Stated task: Tally the lines in the records below that contain the string "family", and give only that number.

Given records:
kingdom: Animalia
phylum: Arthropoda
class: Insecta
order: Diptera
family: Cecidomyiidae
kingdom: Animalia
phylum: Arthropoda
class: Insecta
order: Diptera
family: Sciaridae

* * *

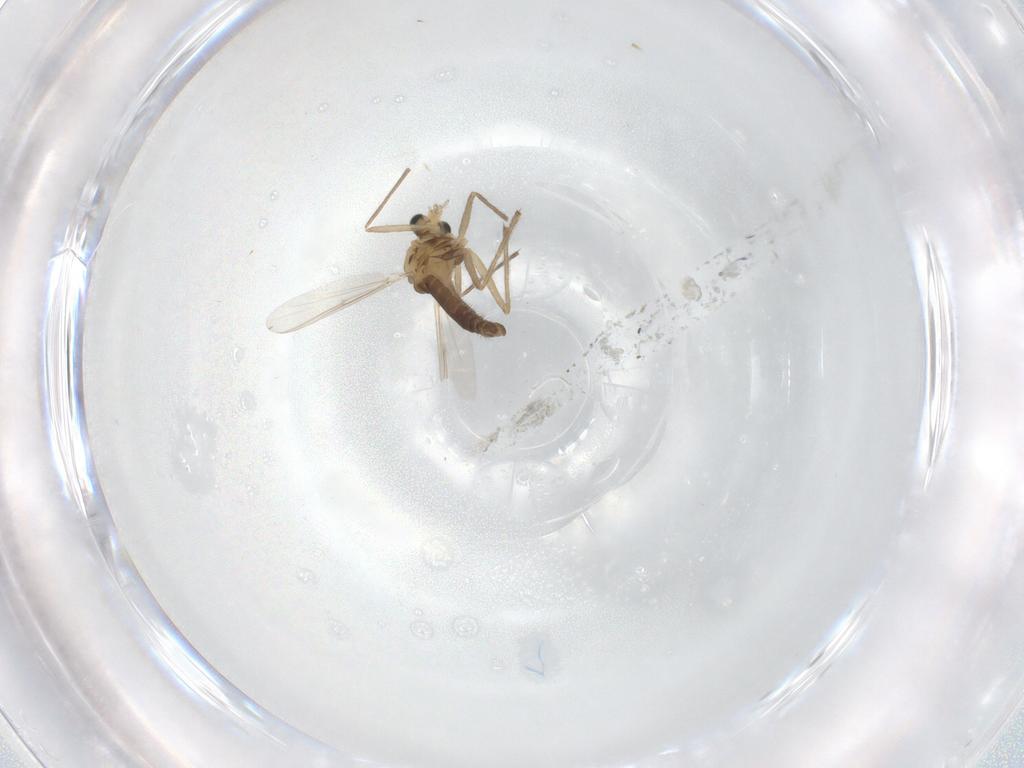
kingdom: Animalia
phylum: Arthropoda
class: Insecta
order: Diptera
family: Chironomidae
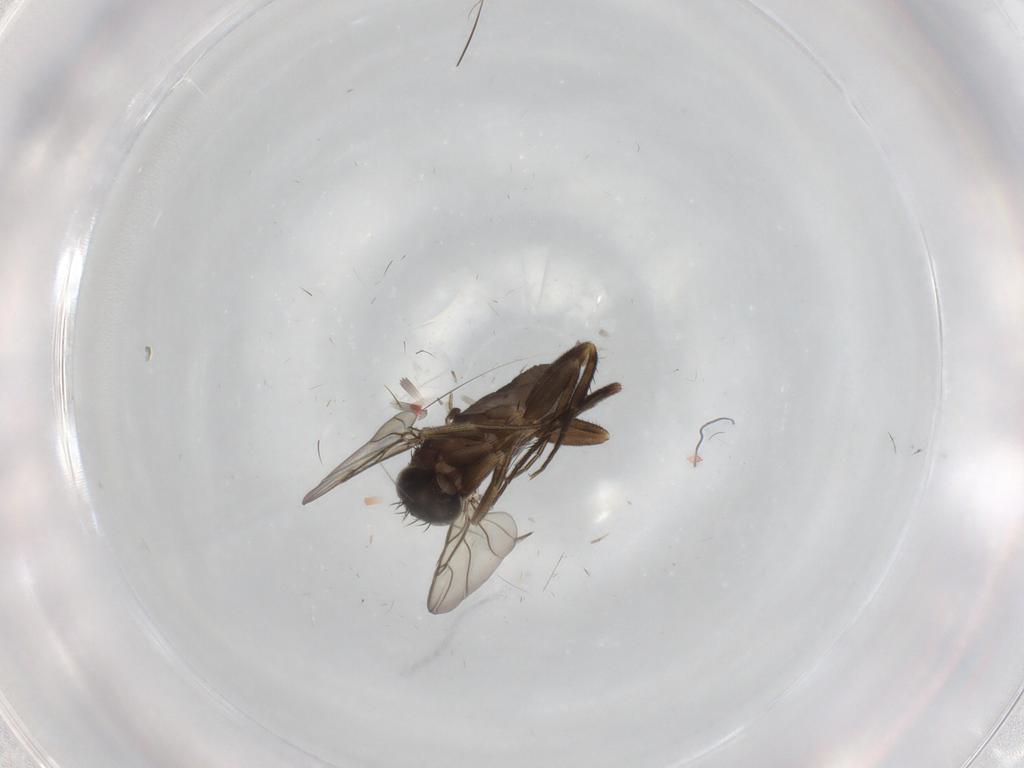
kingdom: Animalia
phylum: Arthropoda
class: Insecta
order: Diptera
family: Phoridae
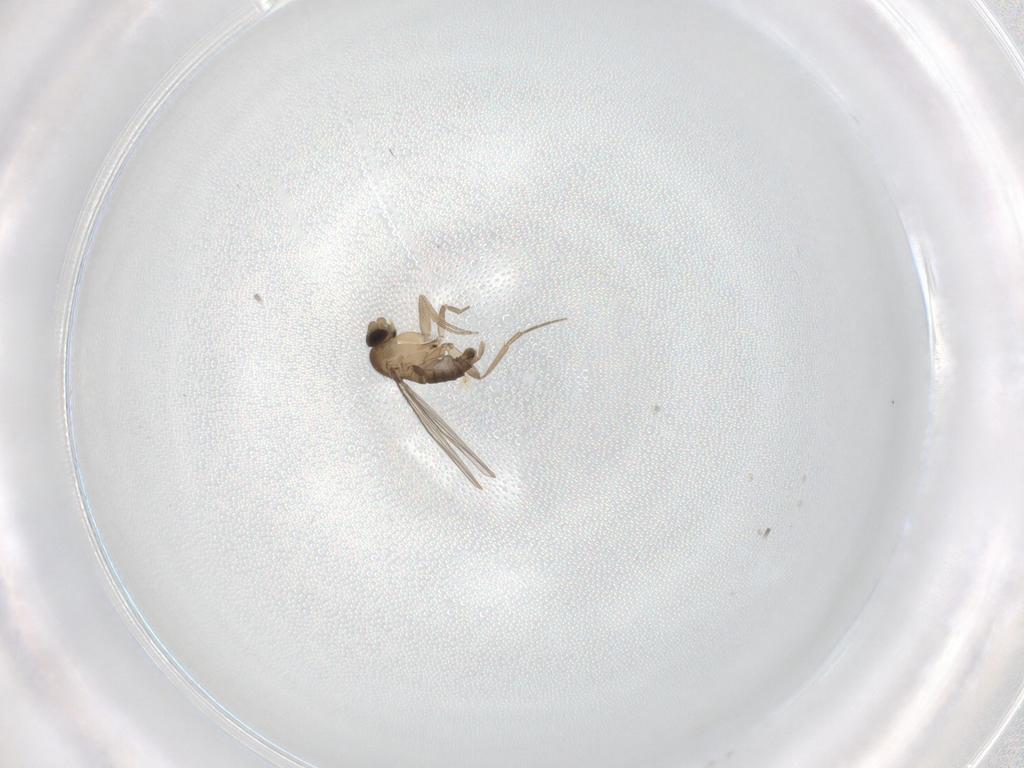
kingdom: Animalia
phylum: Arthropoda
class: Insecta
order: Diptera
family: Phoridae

The solution: 5